His oldest son attends an international school where he’s taught in English and learns math, science and English. The school offers three hours of Mandarin a week, and he receives Chinese tutoring at home. April Potterfield said they want to enroll him in a Chinese immersion school, but there’s a waiting list. As for the twins, they attend a Chinese preschool where the whole day is conducted in Mandarin, with no English at all.
The Potterfields see this language training as a gift to their children. “(Chinese) is the best second language to learn,” Potterfield said, “and we’re giving that gift to our sons.”
All the household help, Potterfield said, allows him to be a more attentive husband. “I love cooking, and I love grocery shopping, but now I don’t have to think about it, and it doesn’t all fall on April. We have time to spend with each other and our family.”
His father, however, did point out downsides only a father, grandfather and avid hunter would note: “Living there is a great experience for Russ and his family, but it does require sacrifices, like giving up life in Columbia for life in a city of several million people and suspending your hunting and fishing activities.”
Larry Potterield went to China in late November to visit his son Russ and daughter-in-law April
Larry Potterield went to China in late November to visit his son Russ and daughter-in-law April
Larry Potterfield and his grandson, Benjamin, the eldest.
Larry Potterfield and his grandson, Benjamin, the eldest.
Expatriate struggles and challenges
Not all of life in China is easy; there are dangers. One evening while jogging, Potterfield was struck by a bicycle when he was crossing the street. Although he was knocked down, he wasn’t hurt. There’s also been conflicting advice on how to get residency and which visa he should have, an issue he was still sorting through four months after arriving.
He also noted the sharp contrasts within Chinese cities. In Hong Kong you might see stores offering $100,000 watches and nearby see ducks dripping fat in shop windows. As for concerns about sweat factories and labor issues at the companies producing his products, he pointed out that China is experiencing a skilled labor shortage, and workers who are unhappy with conditions have been known to simply not return from fall holidays that typically involve going home. Such problems, confirmed by media reports, can cause delivery problems, Potterfield said.

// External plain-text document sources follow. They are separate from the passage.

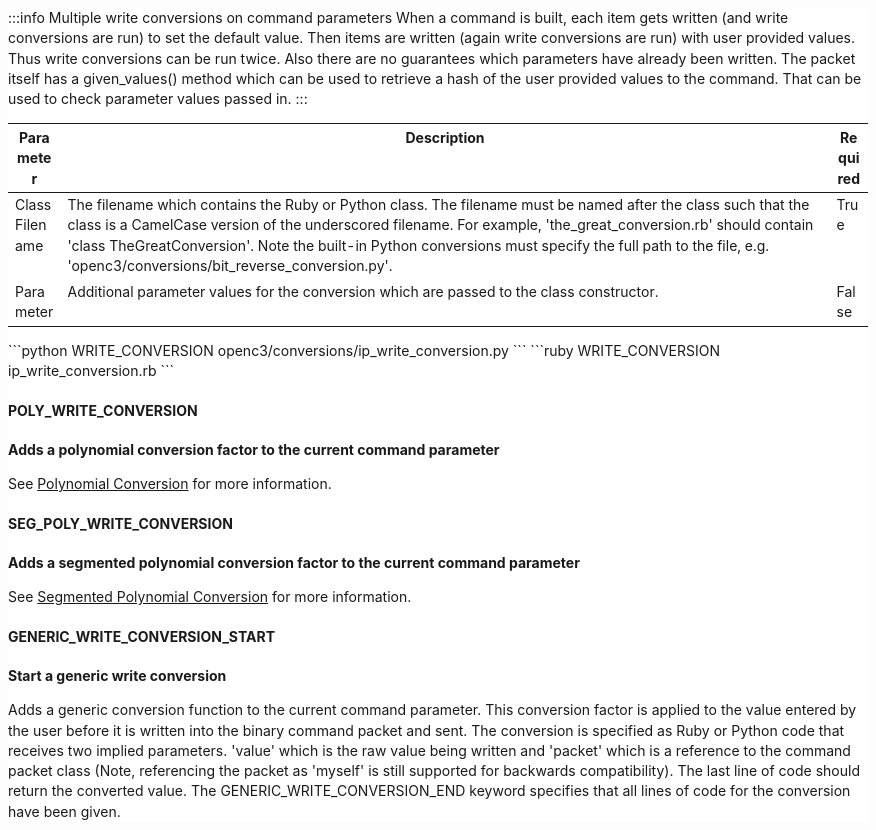 :::info Multiple write conversions on command parameters
When a command is built, each item gets written (and write conversions are run)
to set the default value. Then items are written (again write conversions are run)
with user provided values. Thus write conversions can be run twice. Also there are
no guarantees which parameters have already been written. The packet itself has a
given_values() method which can be used to retrieve a hash of the user provided
values to the command. That can be used to check parameter values passed in.
:::


| Parameter | Description | Required |
|-----------|-------------|----------|
| Class Filename | The filename which contains the Ruby or Python class. The filename must be named after the class such that the class is a CamelCase version of the underscored filename. For example, 'the_great_conversion.rb' should contain 'class TheGreatConversion'. Note the built-in Python conversions must specify the full path to the file, e.g. 'openc3/conversions/bit_reverse_conversion.py'. | True |
| Parameter | Additional parameter values for the conversion which are passed to the class constructor. | False |

<Tabs groupId="script-language">
<TabItem value="python" label="Python">
```python
WRITE_CONVERSION openc3/conversions/ip_write_conversion.py
```
</TabItem>
<TabItem value="ruby" label="Ruby">
```ruby
WRITE_CONVERSION ip_write_conversion.rb
```
</TabItem>
</Tabs>

#### POLY_WRITE_CONVERSION
**Adds a polynomial conversion factor to the current command parameter**

See [Polynomial Conversion](/docs/configuration/conversions#polynomial_conversion) for more information.


#### SEG_POLY_WRITE_CONVERSION
**Adds a segmented polynomial conversion factor to the current command parameter**

See [Segmented Polynomial Conversion](/docs/configuration/conversions#segmented_polynomial_conversion) for more information.


#### GENERIC_WRITE_CONVERSION_START
**Start a generic write conversion**

Adds a generic conversion function to the current command parameter.
This conversion factor is applied to the value entered by the user before it
is written into the binary command packet and sent. The conversion is specified
as Ruby or Python code that receives two implied parameters. 'value' which is the raw
value being written and 'packet' which is a reference to the command packet
class (Note, referencing the packet as 'myself' is still supported for backwards
compatibility). The last line of code should return the converted
value. The GENERIC_WRITE_CONVERSION_END keyword specifies that all lines of
code for the conversion have been given.
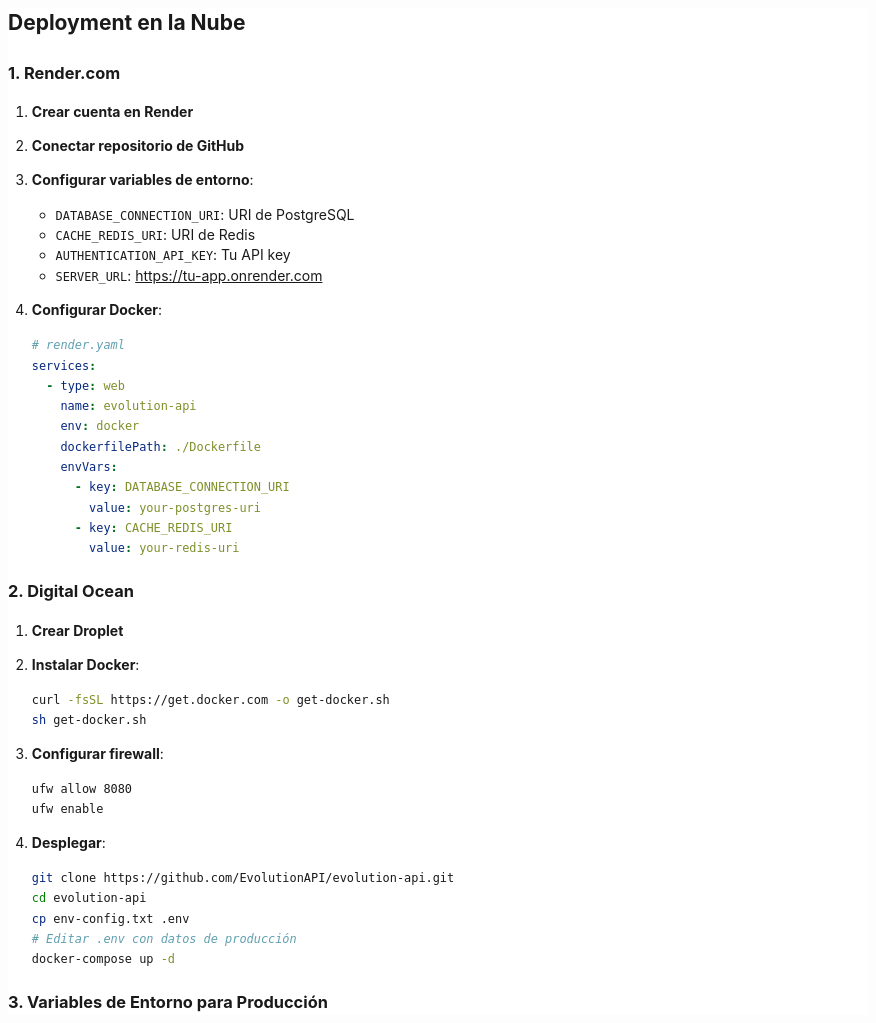
## Deployment en la Nube

### 1. Render.com

1. **Crear cuenta en Render**
2. **Conectar repositorio de GitHub**
3. **Configurar variables de entorno**:
   - `DATABASE_CONNECTION_URI`: URI de PostgreSQL
   - `CACHE_REDIS_URI`: URI de Redis
   - `AUTHENTICATION_API_KEY`: Tu API key
   - `SERVER_URL`: https://tu-app.onrender.com

4. **Configurar Docker**:
   ```yaml
   # render.yaml
   services:
     - type: web
       name: evolution-api
       env: docker
       dockerfilePath: ./Dockerfile
       envVars:
         - key: DATABASE_CONNECTION_URI
           value: your-postgres-uri
         - key: CACHE_REDIS_URI
           value: your-redis-uri
   ```

### 2. Digital Ocean

1. **Crear Droplet**
2. **Instalar Docker**:
   ```bash
   curl -fsSL https://get.docker.com -o get-docker.sh
   sh get-docker.sh
   ```

3. **Configurar firewall**:
   ```bash
   ufw allow 8080
   ufw enable
   ```

4. **Desplegar**:
   ```bash
   git clone https://github.com/EvolutionAPI/evolution-api.git
   cd evolution-api
   cp env-config.txt .env
   # Editar .env con datos de producción
   docker-compose up -d
   ```

### 3. Variables de Entorno para Producción
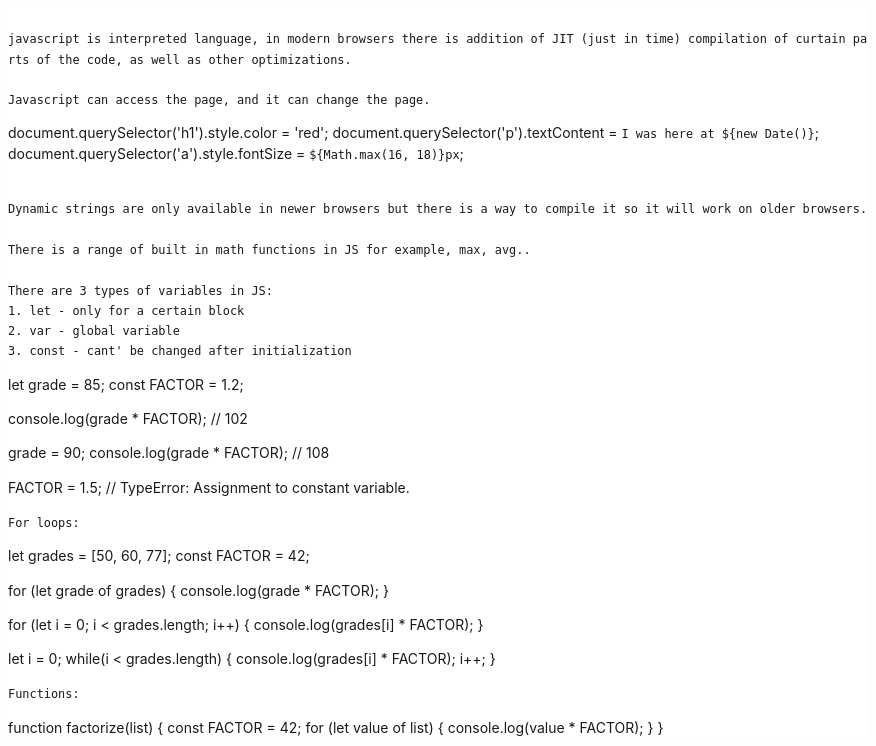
 ```

javascript is interpreted language, in modern browsers there is addition of JIT (just in time) compilation of curtain parts of the code, as well as other optimizations.

Javascript can access the page, and it can change the page.

```
document.querySelector('h1').style.color = 'red';
document.querySelector('p').textContent = `I was here at ${new Date()}`;
document.querySelector('a').style.fontSize = `${Math.max(16, 18)}px`;
```

Dynamic strings are only available in newer browsers but there is a way to compile it so it will work on older browsers.

There is a range of built in math functions in JS for example, max, avg..

There are 3 types of variables in JS:
1. let - only for a certain block
2. var - global variable
3. const - cant' be changed after initialization

```
let grade = 85;
const FACTOR = 1.2;

console.log(grade * FACTOR); // 102

grade = 90;
console.log(grade * FACTOR); // 108

FACTOR = 1.5; // TypeError: Assignment to constant variable.
```
For loops:
```
let grades = [50, 60, 77];
const FACTOR = 42;

for (let grade of grades) {
 console.log(grade * FACTOR);
}

for (let i = 0; i < grades.length; i++) {
 console.log(grades[i] * FACTOR);
}

let i = 0;
while(i < grades.length) {
 console.log(grades[i] * FACTOR);
 i++;
}
```
Functions:
```
function factorize(list) {
 const FACTOR = 42;
 for (let value of list) {
   console.log(value * FACTOR);
 }
}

There also are some challenges in conducting business from a time zone 13 hours ahead of his colleagues in Columbia. “Normal 8-to-5 working hours don’t overlap very well with China time,” Potterfield wrote in an e-mail. “But I work into the evening many nights and should be available for a conversation by Skype (video or voice).”
Potterfield’s main complaint during an interview on Oct. 27 was his inability to get the newest iPhone, a problem resolved the next week.
Yet, he admitted, the learning curve on how to set up an international operation was brutal, too. He now has an international accountant to help guide him through the financial and regulation challenges. Also, Chinese law limits his residency to five years, so Potterfield will be homeward bound in 2015.
But for now, Potterfield doesn’t view himself as living far from home. “This is our home now,” he said. “It’s a great adventure.”